Artes plásticas perdem Jenner Augusto Silveira
O pintor Jenner Augusto da Silveira, um sergipano considerado como um dos renovadores das artes visuais baianas, foi enterrado ontem, às 11 horas, no Cemitério do Campo Santo. Ele morreu sábado, às 18 horas, no Hospital Aliança, aos 78 anos (faria 79 em 11 de novembro), de falência múltipla.
Há cinco anos, Jenner Augusto sofreu um enfarte e colocou várias pontes de safena. No entanto, ficou com insuficiência cardíaca e, mais recentemente, insuficiência renal, além de diabetes. “Sua vida nos últimos dois anos era um entrar-e-sair de hospitais. Foram cerca de 18 edemas pulmonares. Sua morte foi um descanso para ele”, resumiu a mulher, Luíza da Silveira.
Jenner Augusto nasceu em Aracaju (SE), onde realizou a primeira exposição individual (1945) e lançou (1949) as raízes da arte moderna em Sergipe – a pintura decorativa do Bar Cacique –, em Aracaju. Nesta obra, ele deixava claro a influência de Portinari. Neste mesmo ano, fixa residência em Salvador e passa a conviver com artistas baianos que tentavam renovar as artes plásticas, especialmente Mário Cravo Júnior, em cujo ateliê passou a trabalhar, conhece ainda James e Jorge Amado. Na década de 60, pinta constantemente o bairro de Alagados e paisagens de Salvador.

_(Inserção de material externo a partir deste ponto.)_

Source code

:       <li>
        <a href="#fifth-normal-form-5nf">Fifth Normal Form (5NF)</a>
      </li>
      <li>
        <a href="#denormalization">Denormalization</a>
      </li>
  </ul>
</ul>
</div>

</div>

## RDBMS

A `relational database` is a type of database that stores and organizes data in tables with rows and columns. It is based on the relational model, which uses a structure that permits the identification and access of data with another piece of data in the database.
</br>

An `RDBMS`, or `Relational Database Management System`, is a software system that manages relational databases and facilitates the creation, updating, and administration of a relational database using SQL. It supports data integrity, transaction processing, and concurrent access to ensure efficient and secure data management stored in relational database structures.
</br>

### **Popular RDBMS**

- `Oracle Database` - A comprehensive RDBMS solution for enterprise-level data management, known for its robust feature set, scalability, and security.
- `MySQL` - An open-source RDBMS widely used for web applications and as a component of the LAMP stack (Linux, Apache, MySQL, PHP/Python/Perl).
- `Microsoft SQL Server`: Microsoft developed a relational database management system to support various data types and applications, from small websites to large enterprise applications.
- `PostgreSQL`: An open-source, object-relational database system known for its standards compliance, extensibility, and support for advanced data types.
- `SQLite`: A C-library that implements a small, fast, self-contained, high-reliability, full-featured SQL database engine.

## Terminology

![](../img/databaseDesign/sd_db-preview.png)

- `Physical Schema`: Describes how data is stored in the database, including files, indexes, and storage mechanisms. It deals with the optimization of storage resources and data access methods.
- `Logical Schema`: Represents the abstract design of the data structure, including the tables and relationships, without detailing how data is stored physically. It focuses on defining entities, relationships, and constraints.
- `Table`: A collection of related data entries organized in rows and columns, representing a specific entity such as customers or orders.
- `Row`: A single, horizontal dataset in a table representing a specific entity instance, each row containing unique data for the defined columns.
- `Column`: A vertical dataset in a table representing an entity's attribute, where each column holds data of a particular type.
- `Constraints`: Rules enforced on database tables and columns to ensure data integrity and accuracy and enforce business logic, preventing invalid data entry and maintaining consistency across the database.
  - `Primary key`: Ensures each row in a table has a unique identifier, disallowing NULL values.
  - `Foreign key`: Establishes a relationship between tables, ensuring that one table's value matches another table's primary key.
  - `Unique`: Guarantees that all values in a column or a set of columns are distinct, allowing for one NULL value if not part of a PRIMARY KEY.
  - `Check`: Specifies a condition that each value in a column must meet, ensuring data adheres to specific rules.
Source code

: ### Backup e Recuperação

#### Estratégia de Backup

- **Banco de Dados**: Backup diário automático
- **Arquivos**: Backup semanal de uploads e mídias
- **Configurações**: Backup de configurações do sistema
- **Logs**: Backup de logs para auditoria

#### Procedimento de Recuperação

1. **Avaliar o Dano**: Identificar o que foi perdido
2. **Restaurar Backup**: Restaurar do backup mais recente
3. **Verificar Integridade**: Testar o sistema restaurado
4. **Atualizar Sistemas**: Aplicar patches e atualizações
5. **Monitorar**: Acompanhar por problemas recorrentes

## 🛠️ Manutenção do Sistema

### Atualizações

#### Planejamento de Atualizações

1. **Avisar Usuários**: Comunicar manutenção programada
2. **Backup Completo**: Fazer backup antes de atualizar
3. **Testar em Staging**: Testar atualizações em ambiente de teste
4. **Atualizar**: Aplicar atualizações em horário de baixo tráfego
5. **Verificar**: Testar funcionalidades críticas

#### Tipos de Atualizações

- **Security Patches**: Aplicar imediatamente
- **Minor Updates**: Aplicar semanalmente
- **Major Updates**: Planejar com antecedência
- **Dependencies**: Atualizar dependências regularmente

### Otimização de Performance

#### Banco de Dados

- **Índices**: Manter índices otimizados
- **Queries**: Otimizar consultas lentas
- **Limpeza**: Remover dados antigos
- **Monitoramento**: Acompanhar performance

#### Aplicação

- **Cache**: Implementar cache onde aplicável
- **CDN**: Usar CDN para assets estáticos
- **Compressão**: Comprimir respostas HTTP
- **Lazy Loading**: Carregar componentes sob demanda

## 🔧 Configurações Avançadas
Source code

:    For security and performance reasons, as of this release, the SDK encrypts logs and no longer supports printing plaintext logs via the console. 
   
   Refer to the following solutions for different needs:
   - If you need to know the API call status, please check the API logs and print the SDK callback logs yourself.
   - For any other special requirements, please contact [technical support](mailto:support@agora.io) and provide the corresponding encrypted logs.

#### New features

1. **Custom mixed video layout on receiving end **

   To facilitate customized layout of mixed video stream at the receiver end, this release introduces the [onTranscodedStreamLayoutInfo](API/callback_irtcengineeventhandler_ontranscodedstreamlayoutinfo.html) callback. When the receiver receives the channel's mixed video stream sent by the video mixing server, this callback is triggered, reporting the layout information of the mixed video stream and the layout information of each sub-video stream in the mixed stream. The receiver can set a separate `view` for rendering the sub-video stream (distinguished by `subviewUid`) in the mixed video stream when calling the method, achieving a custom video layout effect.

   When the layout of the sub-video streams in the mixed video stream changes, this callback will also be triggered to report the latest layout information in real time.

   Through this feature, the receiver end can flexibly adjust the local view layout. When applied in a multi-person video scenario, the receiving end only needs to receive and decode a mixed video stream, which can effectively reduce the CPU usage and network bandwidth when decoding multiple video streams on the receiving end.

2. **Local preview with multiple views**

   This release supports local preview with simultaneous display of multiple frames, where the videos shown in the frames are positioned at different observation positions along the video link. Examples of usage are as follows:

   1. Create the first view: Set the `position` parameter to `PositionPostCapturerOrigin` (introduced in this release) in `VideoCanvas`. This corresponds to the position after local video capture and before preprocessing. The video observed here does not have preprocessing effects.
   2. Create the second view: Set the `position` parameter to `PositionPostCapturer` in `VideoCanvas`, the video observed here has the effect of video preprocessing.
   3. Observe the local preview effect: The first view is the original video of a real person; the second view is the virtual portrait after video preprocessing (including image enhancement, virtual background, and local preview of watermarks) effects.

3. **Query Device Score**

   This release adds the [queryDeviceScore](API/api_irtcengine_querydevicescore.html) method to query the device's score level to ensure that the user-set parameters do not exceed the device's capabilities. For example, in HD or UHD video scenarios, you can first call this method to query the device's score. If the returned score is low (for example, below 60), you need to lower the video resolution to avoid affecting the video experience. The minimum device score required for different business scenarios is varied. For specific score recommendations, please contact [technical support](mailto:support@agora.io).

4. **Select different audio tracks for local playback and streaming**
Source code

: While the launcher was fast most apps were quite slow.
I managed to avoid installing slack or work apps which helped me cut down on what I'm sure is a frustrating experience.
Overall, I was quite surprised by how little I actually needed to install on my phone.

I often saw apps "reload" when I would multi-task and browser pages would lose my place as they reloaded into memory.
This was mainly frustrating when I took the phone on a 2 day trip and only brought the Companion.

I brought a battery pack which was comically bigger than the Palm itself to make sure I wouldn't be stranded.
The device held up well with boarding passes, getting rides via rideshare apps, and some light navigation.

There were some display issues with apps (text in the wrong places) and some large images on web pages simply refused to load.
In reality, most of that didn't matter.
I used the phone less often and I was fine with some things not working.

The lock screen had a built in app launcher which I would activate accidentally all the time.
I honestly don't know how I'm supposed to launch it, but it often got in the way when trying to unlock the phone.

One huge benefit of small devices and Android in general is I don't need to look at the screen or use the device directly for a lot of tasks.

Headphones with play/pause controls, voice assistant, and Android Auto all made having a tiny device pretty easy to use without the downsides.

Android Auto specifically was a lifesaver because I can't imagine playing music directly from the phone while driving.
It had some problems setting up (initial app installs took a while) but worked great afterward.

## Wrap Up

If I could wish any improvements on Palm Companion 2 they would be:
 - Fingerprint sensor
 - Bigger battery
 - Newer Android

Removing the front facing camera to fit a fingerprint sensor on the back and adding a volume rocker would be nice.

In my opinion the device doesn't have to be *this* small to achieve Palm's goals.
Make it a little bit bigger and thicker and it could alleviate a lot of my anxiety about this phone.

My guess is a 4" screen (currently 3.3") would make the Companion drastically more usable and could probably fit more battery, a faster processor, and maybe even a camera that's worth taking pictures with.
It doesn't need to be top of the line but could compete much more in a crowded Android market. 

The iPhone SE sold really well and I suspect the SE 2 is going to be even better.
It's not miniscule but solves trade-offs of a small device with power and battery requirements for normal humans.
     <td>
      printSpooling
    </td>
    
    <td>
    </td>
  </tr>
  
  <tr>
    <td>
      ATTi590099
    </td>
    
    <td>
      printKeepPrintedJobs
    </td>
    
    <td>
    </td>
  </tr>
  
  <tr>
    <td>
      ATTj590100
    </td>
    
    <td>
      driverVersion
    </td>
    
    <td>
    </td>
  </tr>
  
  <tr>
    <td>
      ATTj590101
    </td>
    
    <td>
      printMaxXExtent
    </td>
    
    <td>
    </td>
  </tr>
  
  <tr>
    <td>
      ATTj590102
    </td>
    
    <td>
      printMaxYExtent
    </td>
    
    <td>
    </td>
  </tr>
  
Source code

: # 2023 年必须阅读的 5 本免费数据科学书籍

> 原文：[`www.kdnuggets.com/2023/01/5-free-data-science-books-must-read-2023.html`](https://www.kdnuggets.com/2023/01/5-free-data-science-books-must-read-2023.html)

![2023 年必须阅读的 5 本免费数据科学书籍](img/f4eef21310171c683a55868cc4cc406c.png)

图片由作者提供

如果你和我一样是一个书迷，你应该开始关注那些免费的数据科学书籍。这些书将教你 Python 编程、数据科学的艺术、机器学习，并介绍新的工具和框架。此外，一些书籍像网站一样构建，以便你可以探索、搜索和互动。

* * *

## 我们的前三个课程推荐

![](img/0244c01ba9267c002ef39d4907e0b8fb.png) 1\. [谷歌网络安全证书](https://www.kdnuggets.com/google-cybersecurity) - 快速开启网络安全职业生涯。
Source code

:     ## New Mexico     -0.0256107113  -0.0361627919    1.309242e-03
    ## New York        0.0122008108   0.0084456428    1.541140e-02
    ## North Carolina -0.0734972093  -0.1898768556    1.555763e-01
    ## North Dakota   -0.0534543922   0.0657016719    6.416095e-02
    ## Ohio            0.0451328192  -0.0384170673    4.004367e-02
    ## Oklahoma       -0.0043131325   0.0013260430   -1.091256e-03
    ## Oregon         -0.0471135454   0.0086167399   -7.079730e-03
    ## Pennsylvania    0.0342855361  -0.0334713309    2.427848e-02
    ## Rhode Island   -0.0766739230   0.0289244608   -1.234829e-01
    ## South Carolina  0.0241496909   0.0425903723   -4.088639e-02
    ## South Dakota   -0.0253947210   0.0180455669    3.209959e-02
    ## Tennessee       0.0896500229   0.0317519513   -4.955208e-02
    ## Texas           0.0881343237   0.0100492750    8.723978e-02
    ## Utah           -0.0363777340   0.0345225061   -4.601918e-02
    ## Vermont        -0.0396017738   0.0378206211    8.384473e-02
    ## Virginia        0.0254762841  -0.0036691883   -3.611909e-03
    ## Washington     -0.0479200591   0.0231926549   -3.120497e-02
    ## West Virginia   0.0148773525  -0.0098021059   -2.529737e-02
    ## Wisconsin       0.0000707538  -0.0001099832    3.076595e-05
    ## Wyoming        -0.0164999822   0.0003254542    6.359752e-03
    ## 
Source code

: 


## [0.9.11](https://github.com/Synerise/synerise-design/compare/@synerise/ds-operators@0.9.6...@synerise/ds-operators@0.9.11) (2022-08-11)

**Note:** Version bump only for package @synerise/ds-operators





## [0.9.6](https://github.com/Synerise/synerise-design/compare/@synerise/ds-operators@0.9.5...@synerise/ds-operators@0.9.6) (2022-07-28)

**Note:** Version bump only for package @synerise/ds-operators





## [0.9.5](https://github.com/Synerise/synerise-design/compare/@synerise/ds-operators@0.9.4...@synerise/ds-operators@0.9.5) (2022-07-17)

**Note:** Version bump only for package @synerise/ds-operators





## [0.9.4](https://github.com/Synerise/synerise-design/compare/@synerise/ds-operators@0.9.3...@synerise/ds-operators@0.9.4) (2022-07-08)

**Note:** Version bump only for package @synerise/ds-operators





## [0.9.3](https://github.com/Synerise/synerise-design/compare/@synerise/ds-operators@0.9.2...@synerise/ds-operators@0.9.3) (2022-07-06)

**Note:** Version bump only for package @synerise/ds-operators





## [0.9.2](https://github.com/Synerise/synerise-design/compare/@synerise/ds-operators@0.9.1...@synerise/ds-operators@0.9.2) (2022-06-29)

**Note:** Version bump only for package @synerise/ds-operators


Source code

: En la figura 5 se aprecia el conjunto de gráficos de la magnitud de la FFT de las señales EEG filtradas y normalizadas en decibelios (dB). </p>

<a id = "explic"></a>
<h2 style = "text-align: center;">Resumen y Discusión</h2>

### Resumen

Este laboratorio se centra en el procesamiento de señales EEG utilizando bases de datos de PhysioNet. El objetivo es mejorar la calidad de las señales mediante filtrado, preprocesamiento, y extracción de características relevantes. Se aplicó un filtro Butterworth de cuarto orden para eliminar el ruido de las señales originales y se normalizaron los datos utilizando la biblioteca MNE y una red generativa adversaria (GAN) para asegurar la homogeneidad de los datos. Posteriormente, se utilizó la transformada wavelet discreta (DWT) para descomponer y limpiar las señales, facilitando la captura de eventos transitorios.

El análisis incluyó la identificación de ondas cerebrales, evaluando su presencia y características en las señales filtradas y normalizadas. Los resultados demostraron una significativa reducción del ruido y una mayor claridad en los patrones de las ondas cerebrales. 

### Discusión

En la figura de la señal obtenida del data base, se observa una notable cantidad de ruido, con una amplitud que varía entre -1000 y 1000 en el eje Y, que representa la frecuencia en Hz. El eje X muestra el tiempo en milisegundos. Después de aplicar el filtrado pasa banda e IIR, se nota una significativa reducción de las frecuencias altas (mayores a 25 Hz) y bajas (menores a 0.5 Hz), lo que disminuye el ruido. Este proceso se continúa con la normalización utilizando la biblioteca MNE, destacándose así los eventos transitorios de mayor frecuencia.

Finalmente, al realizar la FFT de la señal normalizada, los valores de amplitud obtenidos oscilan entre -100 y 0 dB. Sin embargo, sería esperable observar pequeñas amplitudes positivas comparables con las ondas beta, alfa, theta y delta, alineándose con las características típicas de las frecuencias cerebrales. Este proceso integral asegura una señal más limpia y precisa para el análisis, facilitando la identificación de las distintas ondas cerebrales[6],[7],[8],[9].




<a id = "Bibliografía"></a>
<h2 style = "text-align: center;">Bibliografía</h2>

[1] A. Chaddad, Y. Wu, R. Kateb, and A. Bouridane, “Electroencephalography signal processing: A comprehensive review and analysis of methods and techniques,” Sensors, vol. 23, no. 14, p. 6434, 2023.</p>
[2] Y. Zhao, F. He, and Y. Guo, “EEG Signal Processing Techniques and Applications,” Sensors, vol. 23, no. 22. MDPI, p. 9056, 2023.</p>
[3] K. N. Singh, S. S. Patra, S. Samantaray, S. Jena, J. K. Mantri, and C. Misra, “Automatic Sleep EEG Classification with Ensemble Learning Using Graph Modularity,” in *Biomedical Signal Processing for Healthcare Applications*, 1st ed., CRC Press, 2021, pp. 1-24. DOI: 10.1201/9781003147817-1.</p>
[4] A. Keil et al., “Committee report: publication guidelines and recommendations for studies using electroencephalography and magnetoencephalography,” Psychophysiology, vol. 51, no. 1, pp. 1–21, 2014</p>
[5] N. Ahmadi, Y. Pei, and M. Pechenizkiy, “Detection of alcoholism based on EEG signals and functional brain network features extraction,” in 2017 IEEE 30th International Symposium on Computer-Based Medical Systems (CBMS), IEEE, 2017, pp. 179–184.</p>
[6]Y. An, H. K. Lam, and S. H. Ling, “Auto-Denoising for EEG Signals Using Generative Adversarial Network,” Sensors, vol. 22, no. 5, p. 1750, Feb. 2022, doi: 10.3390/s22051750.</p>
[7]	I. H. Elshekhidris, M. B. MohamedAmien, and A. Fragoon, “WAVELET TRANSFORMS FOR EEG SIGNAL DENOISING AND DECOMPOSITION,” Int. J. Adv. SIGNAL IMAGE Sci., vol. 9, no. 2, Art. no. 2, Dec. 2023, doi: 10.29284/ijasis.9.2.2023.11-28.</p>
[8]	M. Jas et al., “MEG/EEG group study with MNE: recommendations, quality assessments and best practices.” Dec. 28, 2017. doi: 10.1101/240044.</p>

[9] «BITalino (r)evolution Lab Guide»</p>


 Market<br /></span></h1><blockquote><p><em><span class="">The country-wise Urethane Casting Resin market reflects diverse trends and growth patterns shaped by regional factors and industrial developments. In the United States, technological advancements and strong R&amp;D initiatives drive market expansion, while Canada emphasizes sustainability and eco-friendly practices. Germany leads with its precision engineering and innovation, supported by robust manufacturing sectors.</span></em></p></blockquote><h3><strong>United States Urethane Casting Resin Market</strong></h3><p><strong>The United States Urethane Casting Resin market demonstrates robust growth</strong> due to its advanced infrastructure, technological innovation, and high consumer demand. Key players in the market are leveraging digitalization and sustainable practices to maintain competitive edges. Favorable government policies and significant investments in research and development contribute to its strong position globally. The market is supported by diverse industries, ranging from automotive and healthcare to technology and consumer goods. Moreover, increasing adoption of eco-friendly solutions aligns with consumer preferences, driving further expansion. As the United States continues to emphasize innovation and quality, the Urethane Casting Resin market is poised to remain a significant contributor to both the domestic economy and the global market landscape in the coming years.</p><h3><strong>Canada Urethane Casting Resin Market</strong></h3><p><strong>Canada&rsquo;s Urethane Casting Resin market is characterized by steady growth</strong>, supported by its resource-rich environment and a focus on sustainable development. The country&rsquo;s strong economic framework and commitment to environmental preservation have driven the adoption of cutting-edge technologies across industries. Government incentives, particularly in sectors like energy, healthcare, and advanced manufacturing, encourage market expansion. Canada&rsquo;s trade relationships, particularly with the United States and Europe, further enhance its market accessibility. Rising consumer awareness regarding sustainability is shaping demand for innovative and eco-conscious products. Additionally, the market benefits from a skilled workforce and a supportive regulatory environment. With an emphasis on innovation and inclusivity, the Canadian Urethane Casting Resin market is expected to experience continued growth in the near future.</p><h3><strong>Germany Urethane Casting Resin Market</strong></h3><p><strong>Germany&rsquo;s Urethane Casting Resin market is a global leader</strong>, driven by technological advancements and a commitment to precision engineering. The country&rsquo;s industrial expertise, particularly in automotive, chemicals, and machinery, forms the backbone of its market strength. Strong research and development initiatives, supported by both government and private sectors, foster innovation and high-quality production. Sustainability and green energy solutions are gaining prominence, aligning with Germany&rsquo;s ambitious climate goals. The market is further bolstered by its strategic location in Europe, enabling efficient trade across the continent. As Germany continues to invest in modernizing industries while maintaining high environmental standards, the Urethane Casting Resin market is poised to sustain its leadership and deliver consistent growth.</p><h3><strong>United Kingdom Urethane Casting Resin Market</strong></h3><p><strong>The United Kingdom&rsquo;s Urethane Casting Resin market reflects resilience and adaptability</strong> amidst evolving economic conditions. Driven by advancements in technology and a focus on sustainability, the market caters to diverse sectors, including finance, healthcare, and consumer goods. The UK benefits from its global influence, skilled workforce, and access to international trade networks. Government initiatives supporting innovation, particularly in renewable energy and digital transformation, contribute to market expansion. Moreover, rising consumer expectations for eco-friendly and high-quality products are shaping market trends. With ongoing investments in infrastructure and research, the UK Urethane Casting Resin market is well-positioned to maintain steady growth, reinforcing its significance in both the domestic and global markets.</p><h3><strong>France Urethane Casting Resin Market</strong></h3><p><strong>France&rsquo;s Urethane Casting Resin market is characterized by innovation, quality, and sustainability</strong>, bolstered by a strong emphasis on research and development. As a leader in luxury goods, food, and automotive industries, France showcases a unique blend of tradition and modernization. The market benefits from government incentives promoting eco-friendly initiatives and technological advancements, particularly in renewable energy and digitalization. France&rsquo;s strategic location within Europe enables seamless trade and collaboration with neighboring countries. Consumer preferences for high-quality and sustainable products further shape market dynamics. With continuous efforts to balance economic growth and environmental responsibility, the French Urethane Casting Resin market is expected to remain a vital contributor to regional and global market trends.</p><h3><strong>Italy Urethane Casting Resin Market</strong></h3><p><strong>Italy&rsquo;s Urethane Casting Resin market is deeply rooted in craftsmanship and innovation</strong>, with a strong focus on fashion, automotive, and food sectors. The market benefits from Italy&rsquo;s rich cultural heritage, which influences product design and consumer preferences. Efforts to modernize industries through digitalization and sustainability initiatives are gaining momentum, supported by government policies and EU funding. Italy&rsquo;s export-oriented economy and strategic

Segundo Luíza da Silveira, apesar de adoentado, Jenner Augusto trabalhou até o ano passado. Mas a última exposição, na galeria que leva seu nome, em Aracaju, ele não pôde participar. São 18 quadros da última série que pintou.
O pintor Jenner Augusto deixa cinco filhos e dez netos. Jenner era irmão do jornalista Junot Silveira. Ao enterro compareceram vários amigos, dentre eles Mário Cravo, Zélia Gattai, Nanci Caribé, James Amado e Vítor Gradin.